## Tasks and exercises
[a] According to the DETECTER paper below, what is the due date of the deliverable?
[b] Do the following statements agree with the DETECTER paper below? Answer yes or no for each, quoting the words of the paper that decide it.
(i) The project has a duration of 36 months.
(ii) In terrorism, the harm done to people or property is the ultimate end.
(iii) The paper's dissemination level is public.
====== Exercise text ======
FP7-SEC-2007-217862

DETECTER

Detection Technologies, Terrorism, Ethics and Human Rights

Collaborative Project

Paper on Taking Moral Risks given an Analysis of What is Wrong with Terrorism in Various Forms

D05.3

Due date of deliverable: 30/11/2010

Actual submission date:

Start date of project: 1.12.2008 Duration: 36 months

Work Package Contract and Lead: WP03 Professor Tom Sorell UoB

Author: Dr. John Guelke

Revision [draft]

Project co-funded by the European Commission within the Seventh Framework Programme (2002-2006)
Dissemination Level
PU / Public / X
PP / Restricted to other programme participants (including the Commission Services)
RE / Restricted to a group specified by the consortium (including the Commission Services)
CO / Confidential, only for members of the consortium (including the Commission Services)

Executive Summary

1.  Terrorism is the use of severe force for political ends. In contrast to, say, warfare, force is used to pursue these ends indirectly, frequently symbolically. This involves harming people or damaging property. This harm is not the ultimate end, but a mere means – a fact which deepens the morally objectionable nature of the act. The threat to life that such acts frequently entail justifies the use of some of the most morally risky investigative techniques, in line with the investigation of murders or serious organised crime.
====== Given entries ======
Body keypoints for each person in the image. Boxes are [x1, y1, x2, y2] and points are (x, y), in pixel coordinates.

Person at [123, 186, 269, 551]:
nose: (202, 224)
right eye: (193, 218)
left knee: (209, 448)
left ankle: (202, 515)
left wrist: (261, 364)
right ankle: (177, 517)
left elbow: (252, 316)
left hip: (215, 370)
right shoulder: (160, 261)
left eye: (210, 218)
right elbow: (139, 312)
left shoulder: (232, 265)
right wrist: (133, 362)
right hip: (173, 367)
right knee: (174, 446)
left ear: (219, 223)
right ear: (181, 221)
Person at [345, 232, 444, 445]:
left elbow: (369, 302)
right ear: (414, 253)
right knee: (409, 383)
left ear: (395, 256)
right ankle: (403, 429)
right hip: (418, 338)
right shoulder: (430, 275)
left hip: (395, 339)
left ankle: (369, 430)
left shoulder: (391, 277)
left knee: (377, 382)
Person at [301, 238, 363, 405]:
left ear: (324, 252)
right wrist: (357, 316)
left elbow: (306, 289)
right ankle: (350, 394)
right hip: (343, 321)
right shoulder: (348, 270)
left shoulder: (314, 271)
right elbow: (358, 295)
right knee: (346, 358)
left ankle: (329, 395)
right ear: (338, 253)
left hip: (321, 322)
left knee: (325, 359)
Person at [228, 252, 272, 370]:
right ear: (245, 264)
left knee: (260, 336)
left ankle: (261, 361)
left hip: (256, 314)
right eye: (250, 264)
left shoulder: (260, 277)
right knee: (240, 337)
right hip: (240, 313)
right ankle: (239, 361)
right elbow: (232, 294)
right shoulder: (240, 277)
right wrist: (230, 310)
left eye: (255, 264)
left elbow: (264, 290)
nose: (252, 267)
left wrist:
======
## Answers provided
[a] 30/11/2010

[b]
(i) Yes: "Duration: 36 months"
(ii) No: "This harm is not the ultimate end, but a mere means"
(iii) Yes: "PU / Public / X"